= Provided text =
+ + + + + + +
Zurich, 20-22 December 1996

by P.Cunningham


The factories to the men and women who work in them,

The land to those that work it

And houses to those that need them.


(From the opening statement of the Zurich meeting by the Zurich

"Direct Solidarity with Chiapas" Group)

Zurich, the city of Zwingli, of Puritanism, of the Protestant work ethic, of capitalism, of anonymous international banking a.k.a money laundering (the sister-in-law of Mexican ex-President Carlos Salinas was arrested there earlier this year attempting to withdraw millions of dollars from one of Raul Salinas' many bank accounts where under false identities he stashed away possibly even billions before being arrested for a PRI internecine murder). Zurich, "from the heart of the beast" as the European meeting signed its letter of greeting to the FZLN - the perfect place to begin to organise the Second Intercontinental Meeting for Humanity and Against Neoliberalism in Europe in 1997.

For three days 140 people from 15 European countries, plus Mexico and Nicaragua, met at the "Volkshaus" in the centre of Zurich to thrash out where, when and how to host the next Intergalactic Encuentro (from now on Encuentro II - my choice of words) in Europe in 1997, a decision taken at the 1st Encuentro in Chiapas, Mexico, in August 1996.

1) The Decisions

Despite being primarily an organisational rather than a political meeting, at times political, personal and linguistic differences and confusions (the official languages were Spanish and German, although the Women's pre-meeting caucus was in English) seemed about to conspire to produce a repeat run of the Berlin May 96 meeting which ended without a final document - not that political agreement is always necessary or desirable. It seemed as if the cold and fog of the wet, gothic streets of Zurich were reflected in our minds and in our apparent inability to "interface". But at last, amidst some mirth too - one of the London delegates, while speaking in German, was asked by a bamboozled interpreter if she understood English! - some (relatively) firm decisions were made:

1.1) Encuentro II will be held in Spain, but this decision is to be ratified by the Spanish groups not present in Zurich within the next 28 days.
+ + + + + + +
Records from a data collection:
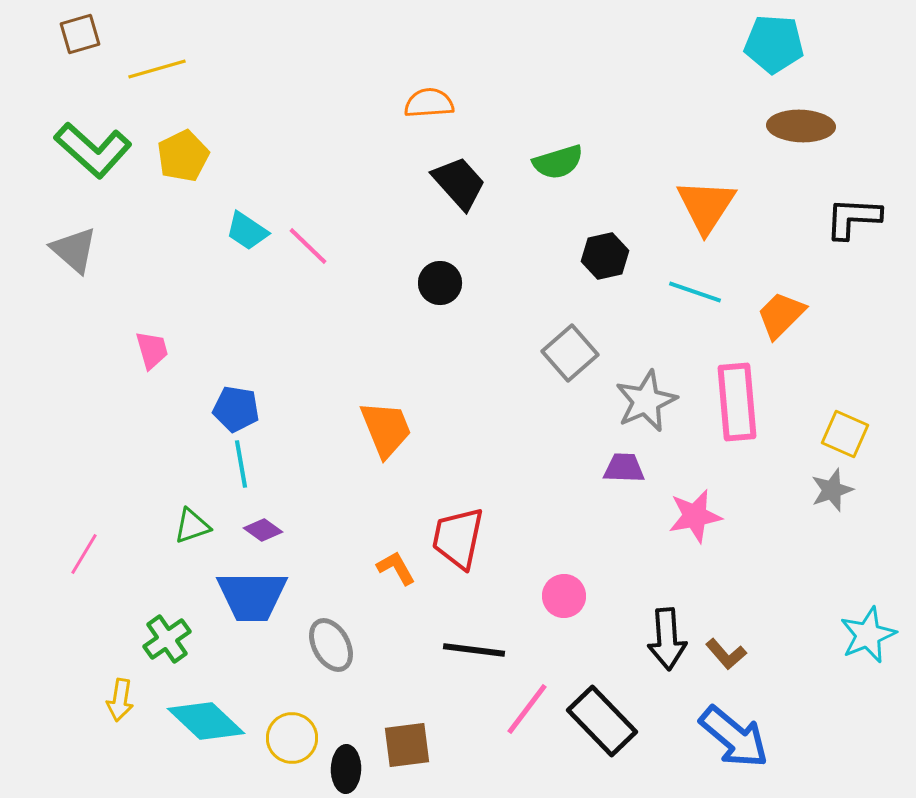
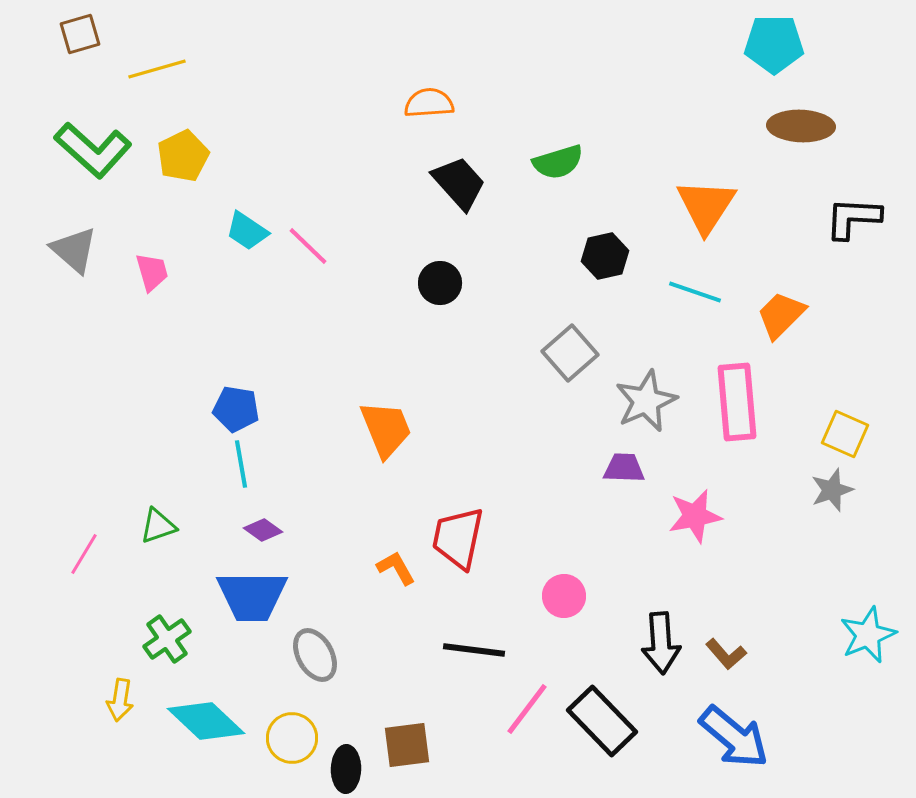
cyan pentagon at (774, 44): rotated 4 degrees counterclockwise
pink trapezoid at (152, 350): moved 78 px up
green triangle at (192, 526): moved 34 px left
black arrow at (667, 639): moved 6 px left, 4 px down
gray ellipse at (331, 645): moved 16 px left, 10 px down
+ + + + + + +
= Problems to work on =
(a) In the Zurich meeting report, in which building did the participants meet?
(b) Copy every line of the records that follow the text word for word, leaving out the picture lines.

= Solution list =
(a) They met at the "Volkshaus" in the center of Zurich.

(b)
cyan pentagon at (774, 44): rotated 4 degrees counterclockwise
pink trapezoid at (152, 350): moved 78 px up
green triangle at (192, 526): moved 34 px left
black arrow at (667, 639): moved 6 px left, 4 px down
gray ellipse at (331, 645): moved 16 px left, 10 px down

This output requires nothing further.